В произведениях о ней продолжал господствовать давно осмеянный даже придворными критиками принцип «борьбы хорошего с лучшим». В потоке тогдашней довольно высокой литературы эти сочинения напоминали ломового извозчика, затесавшегося среди новеньких «Жигулей» на Калининском проспекте. Если в книге появлялся не очень уж хороший партработник, мгновенно рядом с ним, играя желваками и честно глядя вперед, возникал другой партработник – очень хороший. Реальная жизнь аппарата оказывалась практически вне литературного осмысления. Вышел, правда, в конце 1970-х роман хорошего сибирского прозаика, первого секретаря СП СССР Георгия Маркова «Грядущему веку», но читать его было трудно: тень пленумной риторики лежала даже на удачных страницах. В 1980-х годах первой попыткой художественного исследования человека, вовлеченного в аппаратную жизнь, стала, извините за прямоту, моя повесть «ЧП районного масштаба». Но тогдашняя критика этого даже не заметила, уткнувшись в «антибюрократический» роман В. Маканина «Человек свиты», сбитый из фобий и фанаберий кухонного советского фрондера. Критика часто предпочитает придуманный ею литературный процесс реальному – подобно тому, как иные дамы предпочитают эротические фантазии полноценной интимной близости.
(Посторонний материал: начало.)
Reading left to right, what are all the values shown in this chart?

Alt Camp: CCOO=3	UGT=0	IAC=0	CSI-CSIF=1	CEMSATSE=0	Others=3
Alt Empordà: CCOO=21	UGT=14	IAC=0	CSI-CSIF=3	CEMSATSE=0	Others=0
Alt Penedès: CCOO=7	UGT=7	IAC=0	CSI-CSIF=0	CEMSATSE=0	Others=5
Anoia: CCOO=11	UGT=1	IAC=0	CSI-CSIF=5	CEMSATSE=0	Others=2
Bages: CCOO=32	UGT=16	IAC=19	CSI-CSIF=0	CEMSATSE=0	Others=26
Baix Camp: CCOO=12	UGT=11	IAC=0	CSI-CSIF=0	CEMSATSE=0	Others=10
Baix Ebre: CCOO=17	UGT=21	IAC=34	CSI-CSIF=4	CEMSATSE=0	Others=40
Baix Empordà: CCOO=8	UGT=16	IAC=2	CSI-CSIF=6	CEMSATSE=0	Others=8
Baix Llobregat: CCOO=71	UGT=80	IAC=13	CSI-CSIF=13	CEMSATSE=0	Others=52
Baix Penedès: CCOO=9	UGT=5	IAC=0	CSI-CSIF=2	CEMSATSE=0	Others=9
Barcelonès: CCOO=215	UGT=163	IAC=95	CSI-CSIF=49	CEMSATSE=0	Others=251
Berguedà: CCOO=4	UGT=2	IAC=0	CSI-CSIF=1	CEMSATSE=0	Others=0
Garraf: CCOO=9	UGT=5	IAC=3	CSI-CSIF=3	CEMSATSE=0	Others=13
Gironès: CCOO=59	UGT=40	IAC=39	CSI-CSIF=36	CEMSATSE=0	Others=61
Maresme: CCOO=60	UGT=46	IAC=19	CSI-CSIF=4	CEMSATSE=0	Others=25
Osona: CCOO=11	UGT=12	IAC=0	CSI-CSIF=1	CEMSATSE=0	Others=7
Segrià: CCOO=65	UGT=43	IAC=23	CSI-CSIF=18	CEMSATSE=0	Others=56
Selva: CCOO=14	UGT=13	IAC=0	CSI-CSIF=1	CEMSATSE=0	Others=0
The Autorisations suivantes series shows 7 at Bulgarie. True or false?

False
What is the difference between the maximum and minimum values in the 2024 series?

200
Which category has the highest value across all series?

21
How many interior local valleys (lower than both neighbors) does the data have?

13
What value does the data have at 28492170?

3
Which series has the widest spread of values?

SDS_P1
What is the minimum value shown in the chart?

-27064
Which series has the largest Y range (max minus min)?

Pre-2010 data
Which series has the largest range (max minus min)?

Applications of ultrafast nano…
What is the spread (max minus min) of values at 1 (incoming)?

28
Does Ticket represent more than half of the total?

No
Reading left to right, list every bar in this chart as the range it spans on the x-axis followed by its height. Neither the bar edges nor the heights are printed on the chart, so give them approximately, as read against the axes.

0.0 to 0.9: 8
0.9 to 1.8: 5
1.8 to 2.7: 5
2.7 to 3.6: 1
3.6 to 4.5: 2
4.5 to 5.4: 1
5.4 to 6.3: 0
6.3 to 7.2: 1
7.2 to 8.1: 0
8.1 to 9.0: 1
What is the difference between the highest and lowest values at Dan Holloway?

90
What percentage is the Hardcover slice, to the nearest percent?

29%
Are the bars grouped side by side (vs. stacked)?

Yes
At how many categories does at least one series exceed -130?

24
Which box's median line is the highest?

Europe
Итак, я уселся за «Апофегей». Мне захотелось написать честную историю хорошего человека, пошедшего во власть. И я сделал это: в 1988 году начал, а в начале 1989-го закончил. Писал я, наблюдая битву Горбачева с Ельциным, которого в ту пору представить себе президентом страны было так же невозможно, как ржавый танкер с дешевым алжирским вином вообразить флагманом советского флота. Имелся ли прототип у Валерия Чистякова? Конечно. Даже несколько, но зрительно я, сочиняя, представлял себе почему-то Валерия Бударина, он был первым секретарем Бауманского райкома комсомола в период моей недолгой работы в этой организации. В аппарате мой прототип не прижился, запил, опустился и был впоследствии зарезан в какой-то пьяной драке.